Thread Rating:
  • 0 Vote(s) - 0 Average
  • 1
  • 2
  • 3
  • 4
  • 5
planning "reform" doesn't work
#1
https://www.westhawaiitoday.com/2020/02/...and-chain/

...recognized by the business community as a major barrier to economic development ... excessive delays in obtaining permits, lack of outreach and user confusion about how to navigate the system, excessive rounds of reviews requiring permit applicants to re-engineer what they just re-engineered, etc.

The irony (for me, at least) is that County is so often "unable" because "there's no money" -- while planning delays development that would be taxed and/or create jobs, if only it could be completed.

I can only conclude that the system is broken by design. A complex bureaucracy guarantees jobs for the few at the expense of the many.
Reply
#2
I was told by someone at the county that Harry Kim made a statement that: Economic development is not the county's job.

Apparently Harry thinks economic obstruction is the county's job.
Assume the best and ask questions.

Punaweb moderator
Reply
#3
In that case he is being very effective. Maybe he likes managing ever-shrinking budgets.
Reply
#4
Economic development is not the county's job.

Economic development for the public is not County's job.

Why care when the "right people" can always be taken care of by raising taxes?
Reply
#5
If you look closer some projects go zip thru some get the infinite loop to no where.
Last time I looked most of the planing board members or their families were Connected real estate developers or held a large amount of commercial real estate
Reply
#6
Turns out our building department isn't unique or special.

https://missionlocal.org/2020/02/mohamme...-happened/

In fact, the Department of Building Inspection signed a deal with the San Ramon-based cloud- and web-based software company Accela to provide a permit-tracking system that would have eliminated all of these opportunities for cronyism and chicanery. 

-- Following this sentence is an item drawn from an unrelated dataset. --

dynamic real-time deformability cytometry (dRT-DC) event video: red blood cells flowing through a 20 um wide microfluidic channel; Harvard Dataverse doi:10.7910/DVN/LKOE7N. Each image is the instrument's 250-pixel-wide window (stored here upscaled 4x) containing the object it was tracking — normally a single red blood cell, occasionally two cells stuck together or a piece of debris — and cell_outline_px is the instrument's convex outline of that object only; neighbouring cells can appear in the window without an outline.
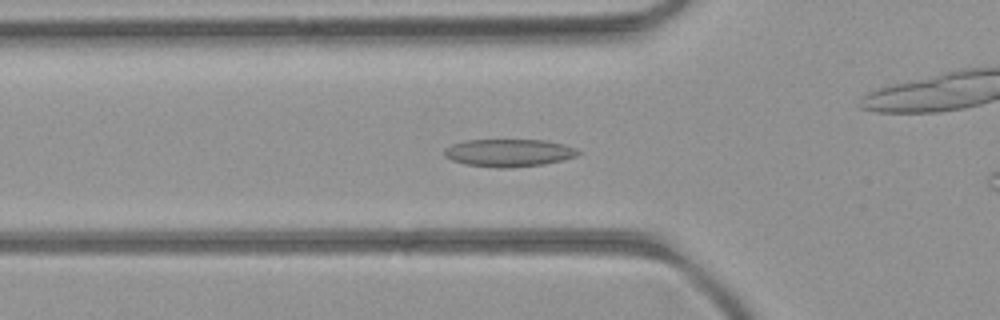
{"species": "common noctule bat (a hibernating species)", "species_latin": "Nyctalus noctula", "temperature_condition": "room temperature", "stored_images_in_passage": 36, "camera_frame_rate_fps": 3000, "um_per_image_px": 0.085, "animal": {"sex": "female", "body_mass_g": 21.9}, "frame": {"image": 1, "passage_image": 11, "time_ms": 3.333, "image_size_px": [1000, 320], "cell_outline_px": [[580, 152], [576, 156], [564, 160], [544, 164], [512, 168], [496, 168], [464, 164], [452, 160], [444, 156], [444, 148], [452, 144], [468, 140], [544, 140], [560, 144], [572, 148]], "centroid_in_image_um": [43.19, 13.0], "position_along_channel_um": 82.6, "area_um2": 21.44}}
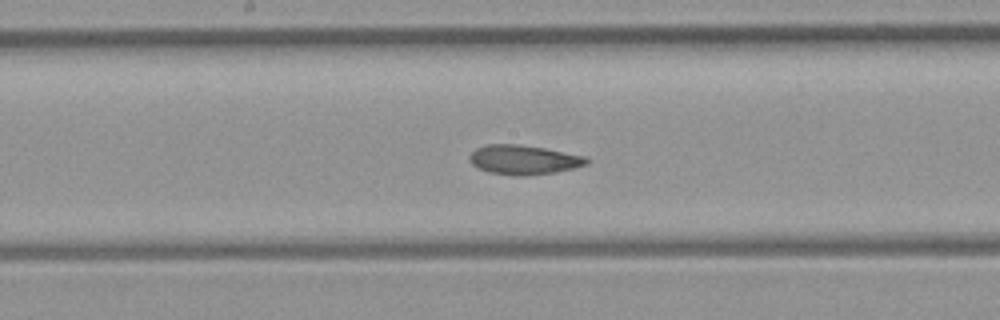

But that was in 2011. And it still hasn’t been completed. The city’s sclerotic process on getting the Accela system up and running was a story five years ago.


Sound familiar?

San Francisco’s cottage industry of well-connected permit expediters — men and women who are paid to shepherd a project through the system — is, in itself, an acknowledgement of failure. It’s an indicator of a labyrinthine setup in which those who can pay for a guide find their way through expediently and those who cannot don’t. 

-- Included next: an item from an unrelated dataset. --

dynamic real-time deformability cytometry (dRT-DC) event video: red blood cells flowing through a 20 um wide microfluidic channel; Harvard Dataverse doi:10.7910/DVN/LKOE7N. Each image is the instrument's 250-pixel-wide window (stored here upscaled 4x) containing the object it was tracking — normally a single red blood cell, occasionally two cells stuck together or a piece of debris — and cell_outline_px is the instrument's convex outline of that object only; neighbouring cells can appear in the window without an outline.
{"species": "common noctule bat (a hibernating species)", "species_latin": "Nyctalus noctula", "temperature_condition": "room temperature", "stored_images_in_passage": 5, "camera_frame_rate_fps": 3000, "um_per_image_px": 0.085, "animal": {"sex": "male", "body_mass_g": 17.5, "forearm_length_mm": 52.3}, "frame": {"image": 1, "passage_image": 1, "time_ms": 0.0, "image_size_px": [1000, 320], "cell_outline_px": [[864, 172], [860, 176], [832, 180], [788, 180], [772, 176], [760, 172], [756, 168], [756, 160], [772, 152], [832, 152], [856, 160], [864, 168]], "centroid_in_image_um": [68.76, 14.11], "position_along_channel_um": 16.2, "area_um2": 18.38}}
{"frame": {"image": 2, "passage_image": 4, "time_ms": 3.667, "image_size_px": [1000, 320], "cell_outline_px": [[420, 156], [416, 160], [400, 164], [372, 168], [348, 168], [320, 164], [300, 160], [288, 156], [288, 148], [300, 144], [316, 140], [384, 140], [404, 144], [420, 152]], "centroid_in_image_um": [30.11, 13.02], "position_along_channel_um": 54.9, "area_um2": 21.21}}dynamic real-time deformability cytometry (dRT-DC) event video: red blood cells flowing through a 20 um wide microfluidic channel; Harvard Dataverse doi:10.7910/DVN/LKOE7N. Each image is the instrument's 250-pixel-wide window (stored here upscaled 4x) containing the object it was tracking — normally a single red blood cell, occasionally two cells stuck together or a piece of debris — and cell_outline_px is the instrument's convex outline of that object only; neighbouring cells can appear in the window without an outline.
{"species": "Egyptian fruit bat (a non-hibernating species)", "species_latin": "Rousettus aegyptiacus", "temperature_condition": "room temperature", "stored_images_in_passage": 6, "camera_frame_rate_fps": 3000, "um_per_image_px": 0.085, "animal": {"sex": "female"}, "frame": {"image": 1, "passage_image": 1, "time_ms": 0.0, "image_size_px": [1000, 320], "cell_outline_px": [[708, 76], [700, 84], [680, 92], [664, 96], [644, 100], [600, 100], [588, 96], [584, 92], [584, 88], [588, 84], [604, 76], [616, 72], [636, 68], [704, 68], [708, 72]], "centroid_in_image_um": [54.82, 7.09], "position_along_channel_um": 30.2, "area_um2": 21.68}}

But it’s worse than that: Regular folks aren’t condemned to purgatory simply because the system is arcane (though it is) but because its resources are allocated to keeping the connected expediters happy. They get to skip the line; they get their stuff looked at and stamped off. You don’t.

In our current non-system system, expediters can put colorful Post-It notes on their paper plans (paper!), and then walk through the department, spot them sitting on desks, and slip things to the right official behind the counter. 


Here we call them "consultants".

Reply
#7
quote:
Originally posted by PaulW

In that case he is being very effective. Maybe he likes managing ever-shrinking budgets.


Maybe he likes managing ever-shrinking budgets. ?? I suggest the items shrinking in the budgets are citizenry benefits...the taxes/money end NEVER shrinks
Reply
#8
Harry Kim made a statement that: Economic development is not the county's job.
-----------
He is quite successful at eliminating economic development though.
Look at what happened to the thousands of folks that were employed by vacation rentals.
Reply
#9
Look at what happened to the thousands of folks that were employed by vacation rentals.

So the TMT staff should consider themselves lucky that they don't even get to start work?